- Amazon on Friday said it acquired iRobot, the company that makes Roomba vacuums, for $1.7 billion.
- The deal prompted concerns from data-privacy experts and antitrust researchers.
After Amazon on Friday said it acquired iRobot, the company behind Roomba vacuums, data-privacy experts and antitrust researchers quickly raised alarm, saying the tech giant could use the purchase to vacuum up personal information from inside users' homes.
Advanced Roomba vacuums have internal mapping technology that learns the floor plan of a user's home. The devices can also "adapt to and remember" up to 10 floor plans "so users can carry their robot to another floor or a separate home, where the robot will recognize its location and clean as instructed," press releases by iRobot say. Some models have low-resolution cameras to avoid obstacles and aid in mapping.
"People tend to think of Amazon as an online-seller company, but, really, Amazon is a surveillance company. That is the core of its business model, and that's what drives its monopoly power and profit," Evan Greer, the director of the nonprofit digital-rights-advocacy organization Fight for the Future, told Wired. "Amazon wants to have its hands everywhere, and acquiring a company that's essentially built on mapping the inside of people's homes seems like a natural extension of the surveillance reach that Amazon already has."

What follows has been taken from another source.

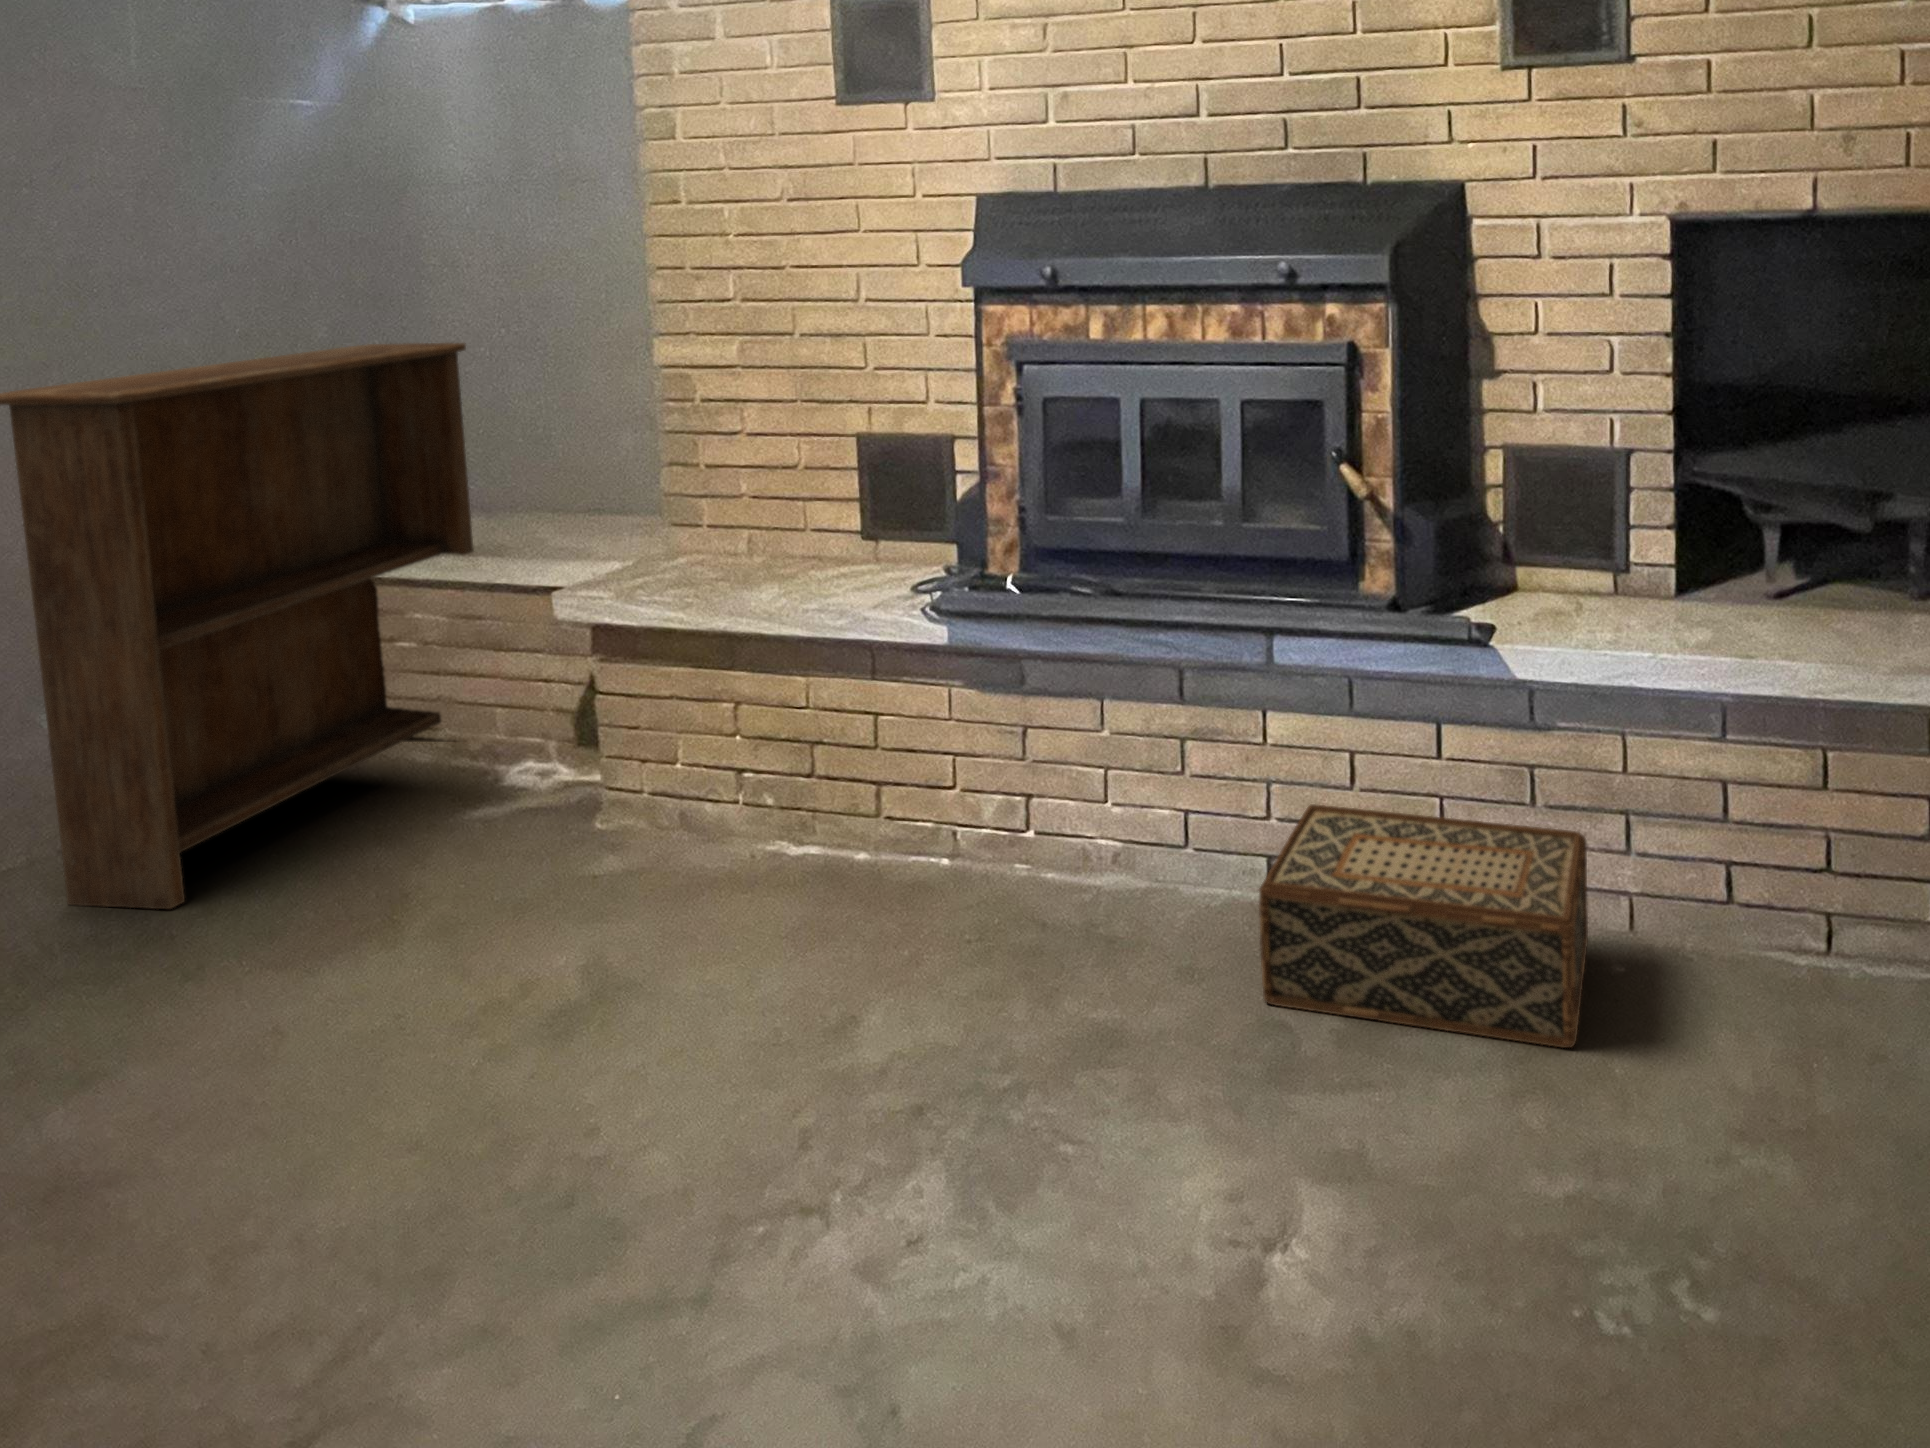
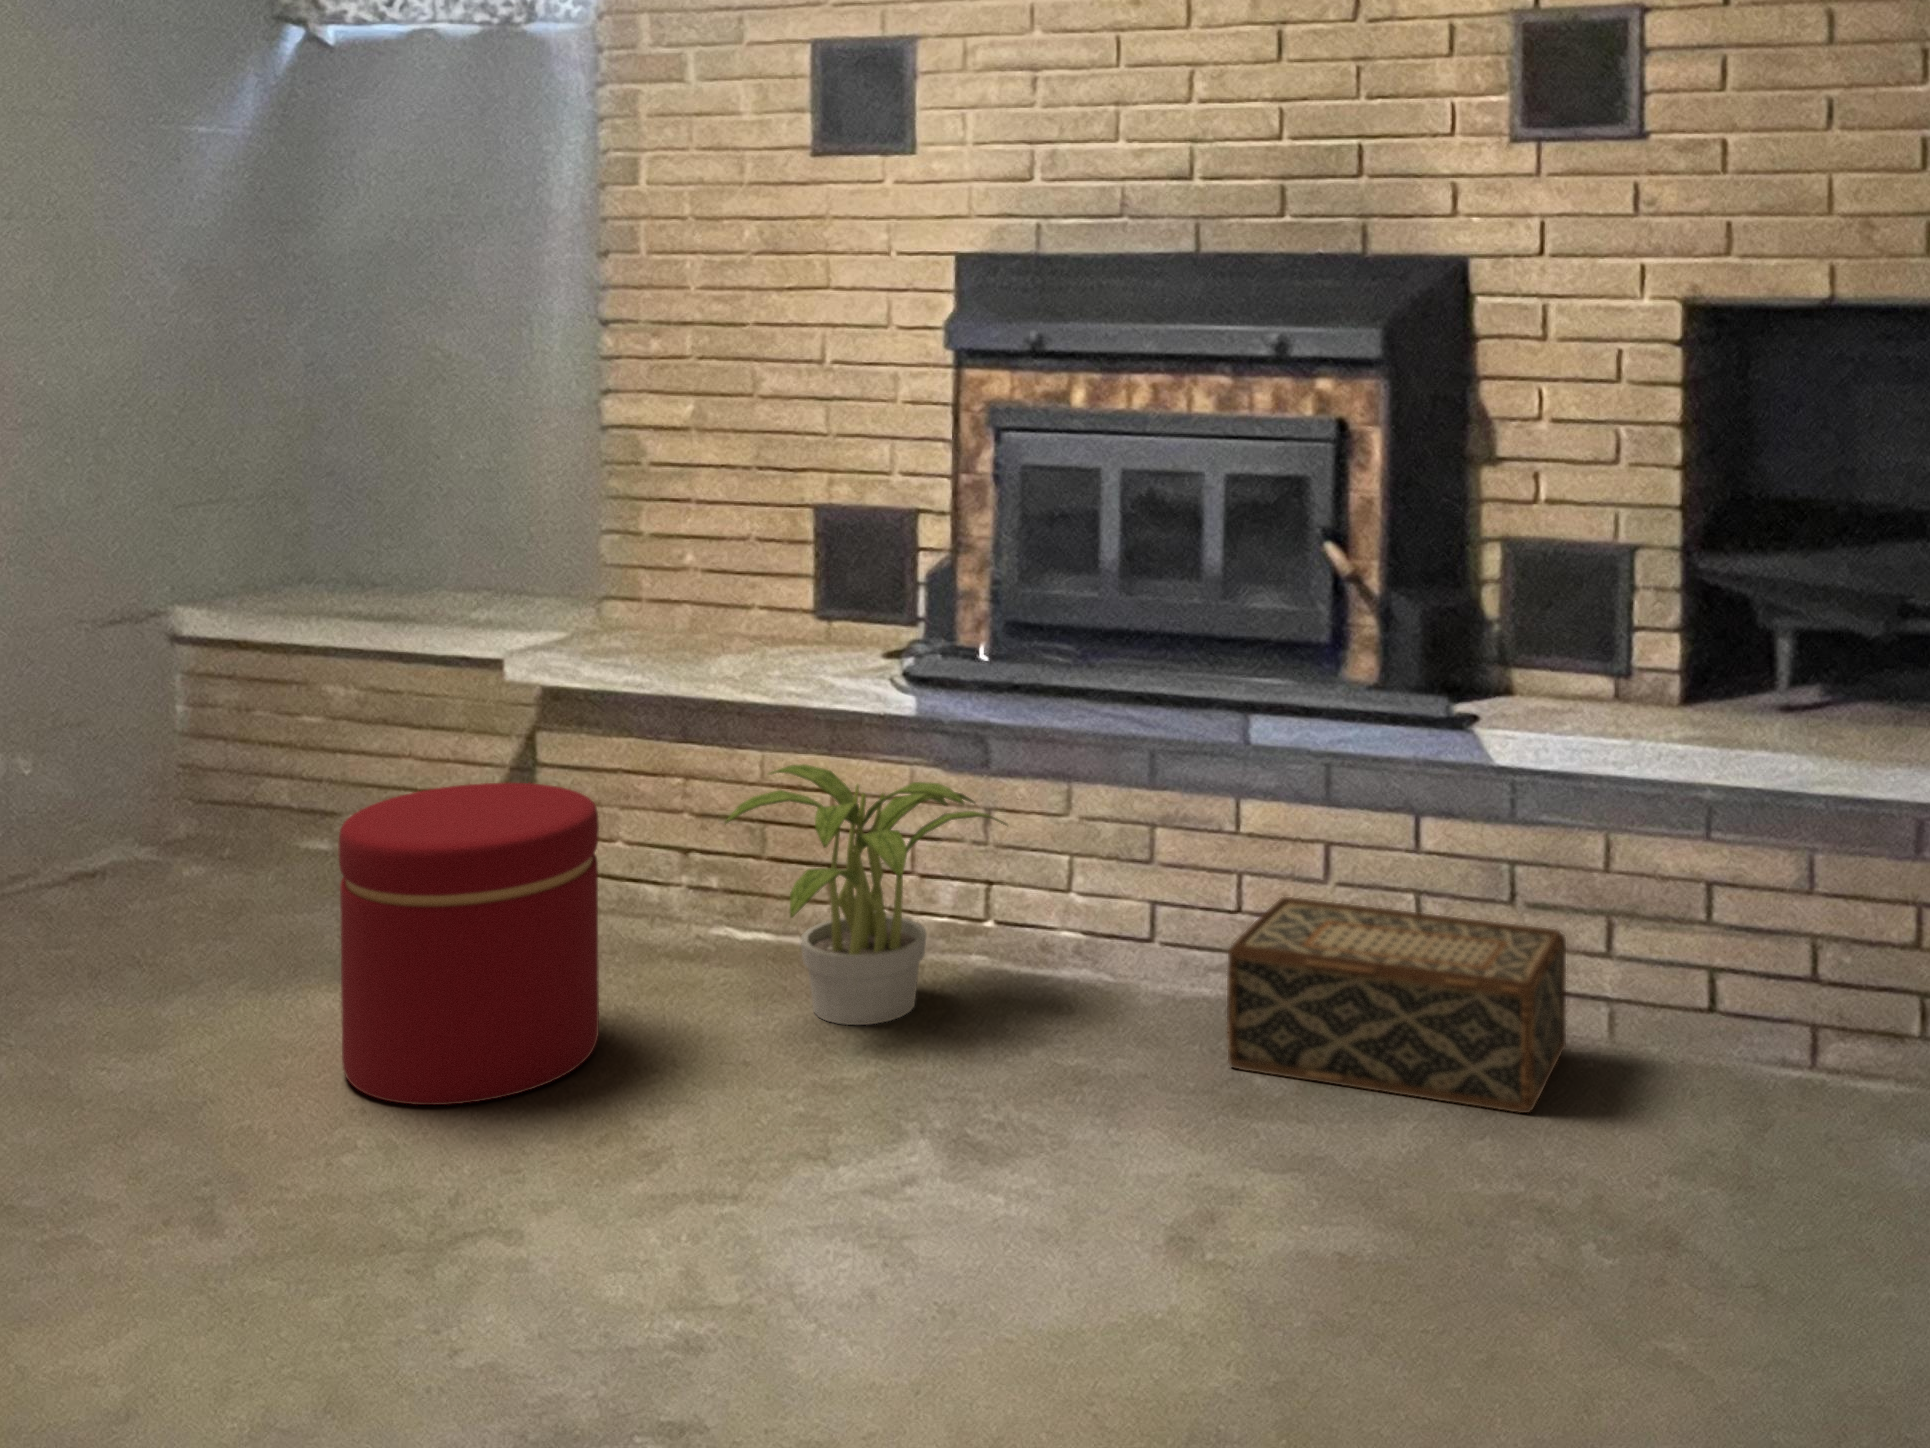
bookshelf: present [0,343,473,909] -> none [29,393,392,940]
potted plant: none [734,704,1040,973] -> present [725,764,1007,1025]
ottoman: none [251,759,601,1167] -> present [338,783,599,1105]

Ron Knox, a senior researcher and writer for the Institute for Local Self-Reliance — a nonprofit that gives tech assistance to community businesses — said in a series of tweets after the acquisition was announced that the $1.7 billion deal, the fourth-largest acquisition in Amazon's portfolio, "may be the most dangerous, threatening acquisition in the company's history."
The move, Knox told Insider, is uniquely dangerous for a few reasons: First, Amazon will be acquiring an established market share, not a startup, which he said would cut off competition in a market that already wasn't competitive and could further Amazon's reach. Second, because of the massive amount of data that comes with accessing iRobot's established data sets, Amazon can collect new information through the robots, he added.
"I think this feels really intrusive to people — and it should," Knox told Insider. "Like, when people buy a Roomba, it's because they want clean floors. They don't buy a Roomba to have a little robot inside of your house spying on the layout of your home and whether or not you have a crib in your house or whether or not there are pet toys and a pet bed in a room of your house. So then it can funnel that information to Amazon, and Amazon can push whatever dog-toy ads to you the next time you log on."
Amazon declined to be interviewed by Insider on data-privacy concerns but indicated the company didn't sell consumer data to third parties or use it for purposes customers "haven't consented to."
"Protecting customer data has always been incredibly important to Amazon, and we think we've been very good stewards of peoples' data across all of our businesses," an Amazon spokesperson said in a statement emailed to Insider. "Customer trust is something we have worked hard to earn — and work hard to keep — every day."
Robert Weissman, the president of Public Citizen, a nonprofit consumer-rights advocacy group, said federal regulators should prevent Amazon's purchase of iRobot, citing concerns over the company's 56.7% market share.
"The last thing American and the world needs is Amazon vacuuming up even more of our personal information," Weissman said in a statement. "This is not just about Amazon selling another device in its marketplace. It's about the company gaining still more intimate details of our lives to gain unfair market advantage and sell us more stuff."
The deal has not been approved by Federal Trade Commission regulators, who could terminate the deal under antitrust laws.
The Roomba deal isn't the only recent Amazon acquisition to raise privacy concerns. The announcement came less than a month after Amazon announced a $3.9 billion deal to acquire One Medical — which prompted worries about privacy because of the nature of medical-data collection.
Ring, the company's security-surveillance doorbell — which partners with thousands of police departments — acknowledged in a letter to Sen. Ed Markey of Massachusetts last month that it had shared with law enforcement footage taken from 11 customers' residences without warrants, Politico reported.
"When the company that has its cameras and microphones in your speakers, your doorbell, your security cameras tries to buy the company that knows the shape and contents of your home, it's bad in all the ways," Knox said.